There was a time that I might have listened, when I might have taken the time to show her just how even-tempered and woke I could be; when I would have explained in my least-angriest tone of voice how seeing cluelessness on this level was hurtful, disappointing and, ironically, possibly forgivable. I would have explained to her how far away from my values this was and how I was struggling with it. And then, I would have made sure that she understood what seeing a white person in blackface does to a person of colour’s soul when they are forced to confront it long past its due date.
But I did and said none of those things.
I was free. Now that I had passed the half-century mark, I could hang up my Blacksplaining Coat and shove it toward the back of my closet, with the moon boots and the mom jeans.
What I was free to say now was that, while I want to help you, now I am officially done being the token black person who educates white people on everything minority. And while we are at it, I have a question for you: Why do you assume that I was a safe spot to park your grief? I’ve spent a lifetime meeting you where you are, so why can’t you meet me where I am?
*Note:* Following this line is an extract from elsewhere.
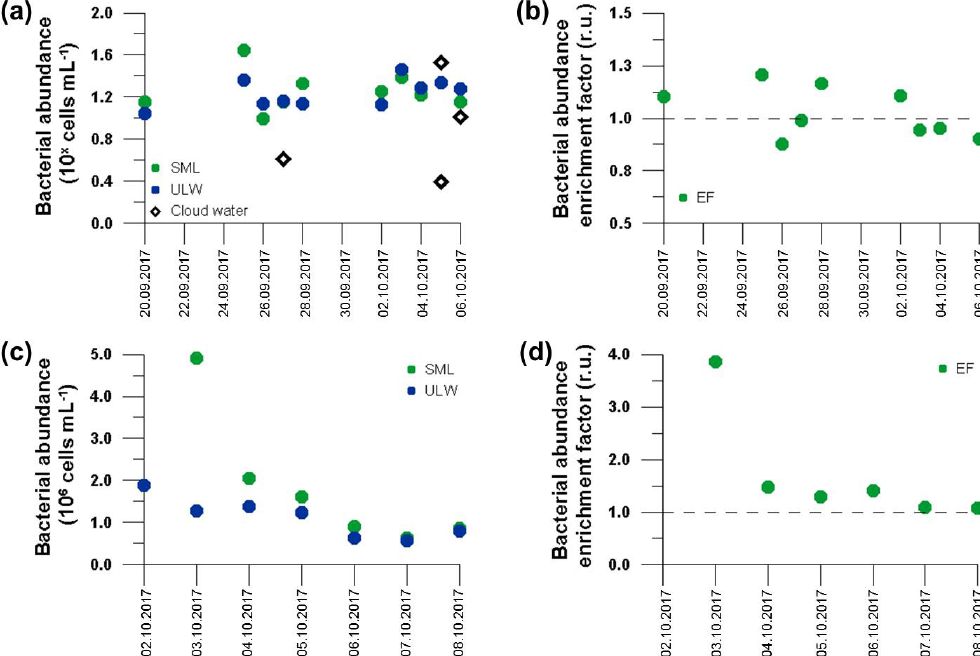
Figure 21. Bacterial abundance of SML and ULW from (a) field and (c) tank water samples as well as from cloud water samples (diamonds, a ) taken during the campaign. Additionally, enrichment factors (i.e., SML versus ULW) are presented (b, d) . In panel (a) , please note the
If you really want to have an honest dialogue with a person of colour, be prepared to be uncomfortable and risk possibly hearing a thing or two that that might hurt your feelings. Such as hearing that your black friends don’t like having their hair touched. Or that they don’t see it as a victory when you tell them that they don’t “see” colour.
What did I actually say to this woman? First, let me tell you how I got out of my turning-50-funk. A few weeks after my party, I agreed to clear out some of my books in our family-shared study. I had just watched that Marie Kondo show and was genuinely moved by the spirit of thankfulness at the heart of the decluttering exercise. Sitting on the floor engulfed in a sea of books, my eyes caught on The Beetle Bush. It was published in 1976 and was about a feisty little girl who fights her feelings of creative frustration by planting a garden. It was one of the first chapter books that I’d ever read – I probably read it more than a hundred times – and had truly loved it. But when I opened it up, I noticed that long ago I had taken a pencil and lightly coloured in the girl’s face. I had gotten sick of reading books with characters that didn’t look like me and thought, “screw this!” And made it right. Like a boss. And then I laughed. Oh, how I laughed.
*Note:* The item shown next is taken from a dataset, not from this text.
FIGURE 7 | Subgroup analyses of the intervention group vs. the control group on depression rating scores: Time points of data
Sometimes the best lens through which to see and understand discrimination is the one given to us by our families. The one I was given as a child was highly distorted because my parents surrounded me with images of black excellence. Similar to parents who hide kale in brownies, I absorbed these things without realizing that I was being fed nutritious food: Books by black authors that they had found in the library, stories of activists who were forging along through sheer perseverance. It also didn’t hurt that I had great examples in my own family: Such as my grandfather who was one of the first black graduates of McGill’s medical school and the architects, lawyers, teachers, writers and engineers who showed me that I could be who I wanted to be. How can you have feelings that black people are secondary when you come from people like this? How can you sweat 50 in this company?
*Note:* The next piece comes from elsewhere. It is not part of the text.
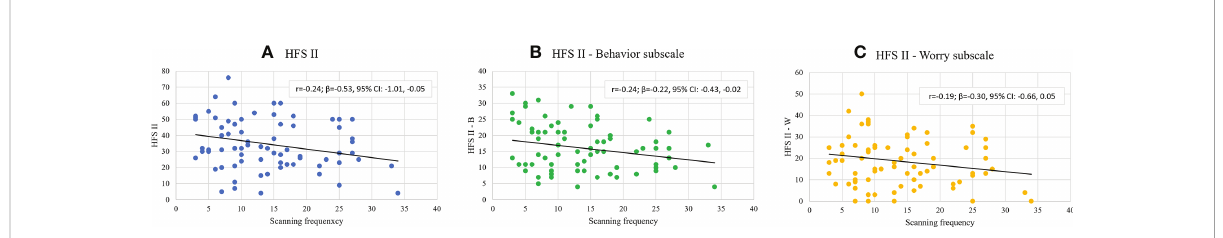
FIGURE 4 Fear of hypoglycemia by scanning frequency. (A) HFS II, (B) HFS II - Behavior subscale, (C) HFS II - Worry subscale. b - beta coef fi cient, r - Pearson correlation coef fi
Which brings me back to the woman in the drugstore.
“Sorry to interrupt,” I said, “but I came here for vitamins.” And then I lifted up the bottle and shook them so she could get a good look. Then I smiled and asked her if she had ever taken any herself. She cleared her throat and pointed to her favourite brand. And then I picked them up, put them in my cart, thanked her and walked away. Like a boss.
Laura Francis lives in Port Perry, Ont.